Your tax situation is rather interesting.
$55,000 gross income
- $2,000 401k contribution
- $2,000 pre-tax health, dental, and disability insurance premiums withheld from your pay (or maybe zero if you're still covered by your parents' insurance)
$51,000 AGI --> under the phaseout for the student loan interest deduction, which starts at $55,000 ... so it may be at risk in future years as your pay increases
- $1,500 student loan interest deduction (I estimated this based on your loan sizes and rates)

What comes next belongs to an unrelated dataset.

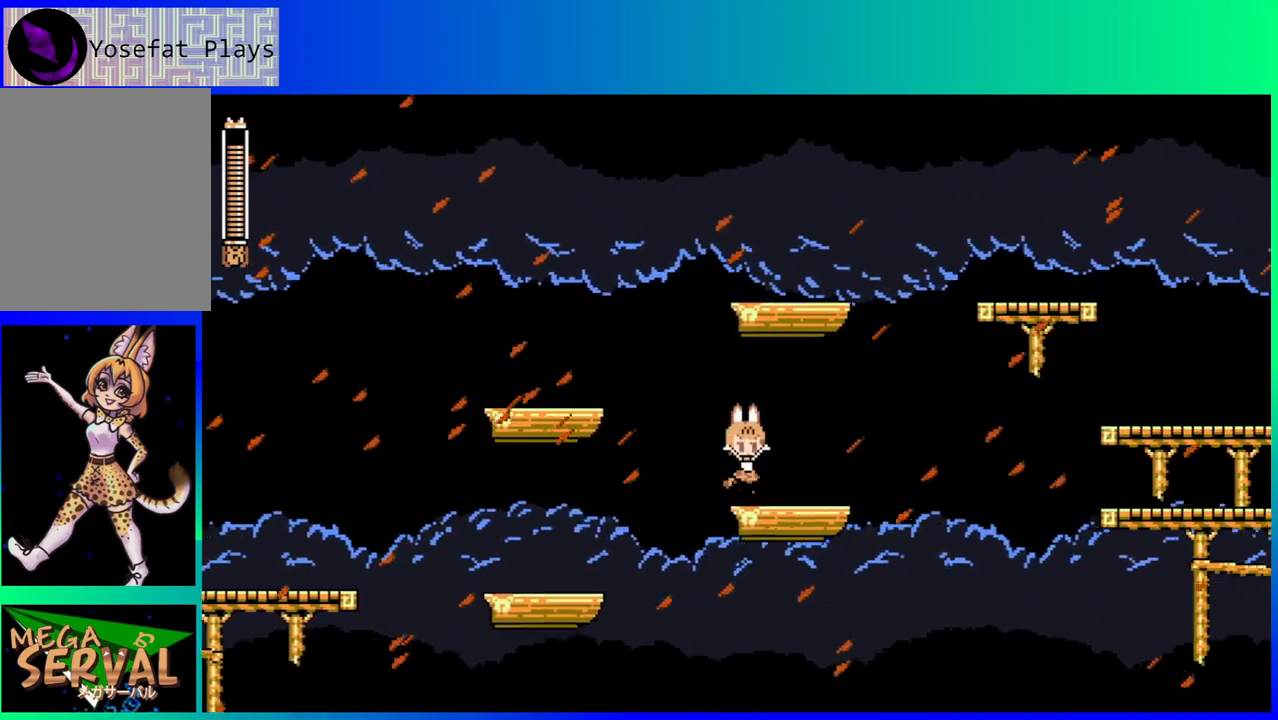
{"buttons": ["DPAD_LEFT"], "left_stick": "center", "right_stick": "center", "events": [[133, "DPAD_RIGHT", "up"], [150, "DPAD_DOWN", "down"], [150, "DPAD_LEFT", "down"], [167, "DPAD_DOWN", "up"], [367, "DPAD_LEFT", "up"], [483, "DPAD_LEFT", "down"]]}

- $6,100 standard deduction
- $3,900 personal exemption
$39,500 taxable income --> just into the 25% federal bracket, which starts at $36,250
Consider these interesting points:
- Depending on your precise gross income, you might be just into the 25% federal bracket or just inside the 15% bracket. Note that this determines how your marginal income is taxed, not your total income, e.g., on the top $1,000 of income you pay $250 of tax in the 25% bracket.
- Your state tax bracket is 7%. If you're in the 15% federal bracket, your state tax is a third of your marginal tax burden.
- In the 25% federal bracket, and assuming your state tax accommodates (doesn't add back in) the student loan interest deduction, your student loans effectively cost you only 68% of the nominal rate, so a 3.4% interest rate is effectively 2.3%, not bad. However, in the 15% federal bracket, 3.4% is effectively 2.65%.
- If your gross income exceeds $57,000, you start to be at risk of your AGI exceeding $55,000, which puts you in the student loan interest deduction phaseout. The phaseout effectively increases your marginal rate by 3.2%, because you're losing a $1,500 deduction over a $15,000 phaseout, which means you lose 10% of the deduction for each increment of income above $55,000 AGI, and the deduction is worth 32% because you're avoiding 25% federal and 7% state tax, so 10% x 32% = 3.2%. So in the phaseout your total marginal rate is 25% federal nominal + 7% state nominal + 3.2% effective tax due to the phaseout = 35%. 35% is a high marginal rate.
- Finally, NC allows you to make a state-tax-deductible Roth IRA contribution up to $2,000. If you are in the 15% federal bracket and can dodge the 7% state tax, a Roth contribution is pretty attractive. Read more about this here: viewtopic.php?f=10&t=86262 You are eligible for a deductible TIRA contribution provided your MAGI is under $59,000.
Your head may be spinning by now, but if you study these various factors and think hard about your true income and your true pre-tax insurance costs, you can do some clever tax mitigation. And tax mitigation can make you way more money than even choosing the right low cost investments. You can reduce your AGI and your taxable income by increasing your 401k contributions, so you have the power. Also, bear in mind that if you decide to do the state-deductible Roth IRA trick, you will shift $2,000 of income from 2013 to 2014 --> that has implications for how all these thresholds will affect you in both years, so be sure to optimize for multiple years, not just 2013.